大友氏館跡

イメージ:大友氏館跡

所在地
大分市顕徳町

戦国大名の居館として屈指の規模をほこる大友氏の館です。国際貿易都市 豊後府内の中心に築かれました。
館は10代当主大友親世(ちかよ)の頃に築かれ、その後、幾多の改修をへて天正元年(1573)頃 21代当主であった大友宗麟が 22代当主義統に家督を譲るにあたり、東西 200m、南北 200mの最大規模の館として再整備されました。
この整備にともなって館南東部にあった庭園は巨大な池を伴う庭園へと改修された他、当時「大おもて」と呼ばれていた、政治や儀式を行う中心建物も建て替えられます。
このような大規模な改修が可能であった背景には、宗麟、義統親子が、南蛮貿易により巨万の富を築き、北部九州 6カ国の守護を補任され、鎌倉時代以来の名門大友家 400年の歴史の中でも最盛期を築いたことによります。
南蛮貿易の契機となったのは、天文20年(1551)大友宗麟とザビエルがキリスト教の布教とポルトガル船の来航の約束を交わした大友館での会見であり、この地はその舞台でもありました。
威容を誇った大友館でしたが、天正 14年(1586)九州制覇を目指す島津氏の府内侵攻により府内のまちとともに灰燼に帰します。
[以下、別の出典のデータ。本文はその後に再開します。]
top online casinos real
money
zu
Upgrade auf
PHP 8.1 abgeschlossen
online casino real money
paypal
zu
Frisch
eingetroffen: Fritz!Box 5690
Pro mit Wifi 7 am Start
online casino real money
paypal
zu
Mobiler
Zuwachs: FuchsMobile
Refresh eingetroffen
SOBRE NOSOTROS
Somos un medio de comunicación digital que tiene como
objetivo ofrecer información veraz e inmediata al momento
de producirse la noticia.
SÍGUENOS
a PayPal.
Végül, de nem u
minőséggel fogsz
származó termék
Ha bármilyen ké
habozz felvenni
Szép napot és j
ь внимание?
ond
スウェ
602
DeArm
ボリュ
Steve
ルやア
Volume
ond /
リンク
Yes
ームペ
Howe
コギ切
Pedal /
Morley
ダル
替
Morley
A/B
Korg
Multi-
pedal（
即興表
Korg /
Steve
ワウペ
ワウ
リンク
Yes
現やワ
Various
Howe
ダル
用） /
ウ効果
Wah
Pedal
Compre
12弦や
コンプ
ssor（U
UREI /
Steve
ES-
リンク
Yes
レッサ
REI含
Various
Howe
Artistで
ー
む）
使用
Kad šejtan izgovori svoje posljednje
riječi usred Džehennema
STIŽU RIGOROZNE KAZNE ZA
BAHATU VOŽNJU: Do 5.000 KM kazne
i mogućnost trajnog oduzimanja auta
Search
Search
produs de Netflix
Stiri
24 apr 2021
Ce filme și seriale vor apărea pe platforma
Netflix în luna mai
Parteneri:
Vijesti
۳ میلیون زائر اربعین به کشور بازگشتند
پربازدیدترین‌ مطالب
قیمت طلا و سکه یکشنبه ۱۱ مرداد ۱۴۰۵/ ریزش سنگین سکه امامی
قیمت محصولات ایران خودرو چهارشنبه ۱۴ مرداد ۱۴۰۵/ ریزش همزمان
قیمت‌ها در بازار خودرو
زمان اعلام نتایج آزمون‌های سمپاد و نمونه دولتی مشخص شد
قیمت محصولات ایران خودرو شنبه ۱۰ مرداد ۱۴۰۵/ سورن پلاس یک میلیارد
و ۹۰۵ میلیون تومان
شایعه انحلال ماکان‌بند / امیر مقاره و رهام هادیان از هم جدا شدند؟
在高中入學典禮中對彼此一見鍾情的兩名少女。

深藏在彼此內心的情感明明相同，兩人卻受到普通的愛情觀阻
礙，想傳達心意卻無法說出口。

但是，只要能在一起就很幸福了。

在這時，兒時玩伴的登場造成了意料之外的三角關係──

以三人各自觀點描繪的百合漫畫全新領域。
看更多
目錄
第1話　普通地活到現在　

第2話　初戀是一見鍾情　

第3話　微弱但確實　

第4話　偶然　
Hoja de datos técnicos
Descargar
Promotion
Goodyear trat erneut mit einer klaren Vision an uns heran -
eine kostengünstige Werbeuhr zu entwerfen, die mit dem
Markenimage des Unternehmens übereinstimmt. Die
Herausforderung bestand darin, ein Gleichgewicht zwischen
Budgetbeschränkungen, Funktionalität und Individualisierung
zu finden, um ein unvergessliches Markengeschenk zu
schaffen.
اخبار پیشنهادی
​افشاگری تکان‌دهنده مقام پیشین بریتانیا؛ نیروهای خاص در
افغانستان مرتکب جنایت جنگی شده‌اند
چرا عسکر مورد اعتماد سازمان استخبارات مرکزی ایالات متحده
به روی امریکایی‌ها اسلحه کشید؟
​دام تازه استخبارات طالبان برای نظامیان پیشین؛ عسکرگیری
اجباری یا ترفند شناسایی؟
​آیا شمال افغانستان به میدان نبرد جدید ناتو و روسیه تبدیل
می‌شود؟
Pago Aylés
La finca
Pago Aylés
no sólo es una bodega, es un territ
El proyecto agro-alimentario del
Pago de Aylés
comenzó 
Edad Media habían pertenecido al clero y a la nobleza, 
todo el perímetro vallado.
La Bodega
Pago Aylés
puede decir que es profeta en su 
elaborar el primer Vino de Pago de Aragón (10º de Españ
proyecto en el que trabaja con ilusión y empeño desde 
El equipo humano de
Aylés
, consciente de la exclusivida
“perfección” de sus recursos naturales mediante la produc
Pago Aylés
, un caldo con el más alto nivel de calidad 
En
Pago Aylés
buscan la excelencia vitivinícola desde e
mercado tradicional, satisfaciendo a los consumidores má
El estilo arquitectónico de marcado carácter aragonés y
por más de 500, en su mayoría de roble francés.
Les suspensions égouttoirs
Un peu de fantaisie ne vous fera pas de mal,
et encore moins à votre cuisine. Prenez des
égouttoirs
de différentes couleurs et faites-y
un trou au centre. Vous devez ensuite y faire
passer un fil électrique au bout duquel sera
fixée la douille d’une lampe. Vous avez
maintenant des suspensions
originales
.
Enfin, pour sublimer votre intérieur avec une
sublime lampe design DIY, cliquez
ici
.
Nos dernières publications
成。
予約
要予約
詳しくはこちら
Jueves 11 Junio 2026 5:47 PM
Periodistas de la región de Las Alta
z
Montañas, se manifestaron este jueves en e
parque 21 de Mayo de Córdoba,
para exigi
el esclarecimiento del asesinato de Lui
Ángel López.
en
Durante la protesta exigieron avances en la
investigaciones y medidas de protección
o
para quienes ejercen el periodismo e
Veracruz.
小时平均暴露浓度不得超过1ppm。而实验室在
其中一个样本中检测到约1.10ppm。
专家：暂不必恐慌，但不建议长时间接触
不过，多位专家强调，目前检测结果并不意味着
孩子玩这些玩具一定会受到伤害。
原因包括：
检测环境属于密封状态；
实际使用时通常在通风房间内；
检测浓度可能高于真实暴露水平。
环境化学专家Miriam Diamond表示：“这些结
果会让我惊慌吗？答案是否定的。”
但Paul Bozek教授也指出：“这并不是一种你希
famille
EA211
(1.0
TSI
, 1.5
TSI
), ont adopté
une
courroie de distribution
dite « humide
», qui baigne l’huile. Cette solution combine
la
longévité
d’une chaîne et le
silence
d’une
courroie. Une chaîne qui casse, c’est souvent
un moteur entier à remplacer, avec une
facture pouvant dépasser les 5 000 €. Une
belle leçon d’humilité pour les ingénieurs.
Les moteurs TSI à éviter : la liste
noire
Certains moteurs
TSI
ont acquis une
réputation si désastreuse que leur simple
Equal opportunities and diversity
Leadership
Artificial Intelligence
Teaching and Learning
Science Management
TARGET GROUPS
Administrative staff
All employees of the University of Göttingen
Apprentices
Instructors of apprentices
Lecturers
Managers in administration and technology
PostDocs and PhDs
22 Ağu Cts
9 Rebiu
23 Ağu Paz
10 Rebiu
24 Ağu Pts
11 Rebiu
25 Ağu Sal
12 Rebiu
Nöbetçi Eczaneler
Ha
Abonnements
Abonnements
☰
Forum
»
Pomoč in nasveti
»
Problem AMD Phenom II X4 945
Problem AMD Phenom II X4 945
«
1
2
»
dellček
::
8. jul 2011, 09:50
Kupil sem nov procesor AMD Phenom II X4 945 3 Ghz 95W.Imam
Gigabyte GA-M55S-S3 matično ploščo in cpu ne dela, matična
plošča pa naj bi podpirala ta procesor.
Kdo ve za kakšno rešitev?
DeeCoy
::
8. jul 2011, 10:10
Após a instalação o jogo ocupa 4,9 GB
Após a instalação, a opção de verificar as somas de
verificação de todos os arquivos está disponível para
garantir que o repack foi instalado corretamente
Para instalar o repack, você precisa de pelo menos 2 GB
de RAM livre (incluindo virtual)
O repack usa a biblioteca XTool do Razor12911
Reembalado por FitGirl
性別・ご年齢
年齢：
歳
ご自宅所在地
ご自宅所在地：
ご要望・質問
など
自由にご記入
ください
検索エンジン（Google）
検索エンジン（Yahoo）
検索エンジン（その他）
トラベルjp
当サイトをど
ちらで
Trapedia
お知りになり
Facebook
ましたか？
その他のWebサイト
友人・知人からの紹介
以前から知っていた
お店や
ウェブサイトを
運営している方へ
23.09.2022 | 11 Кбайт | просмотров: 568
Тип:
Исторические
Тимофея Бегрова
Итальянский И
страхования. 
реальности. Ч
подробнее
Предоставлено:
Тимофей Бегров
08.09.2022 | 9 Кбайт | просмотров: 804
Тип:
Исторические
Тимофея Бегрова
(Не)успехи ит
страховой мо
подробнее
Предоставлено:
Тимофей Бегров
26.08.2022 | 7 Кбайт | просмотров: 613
以後、大友館は再建されず、江戸時代から現代にいたるまで耕作地、水田、宅地として利用されました。大友氏館跡としてその存在が再び明らかになったのは1998年になってからです。
大分市では、1530年に生まれた宗麟の生誕 500年にあたる 2030年の完成を目標に現在、大友氏館跡の整備を進めています。大友氏の威信を示すシンボルであった大友館が今まさによみがえろうとしています。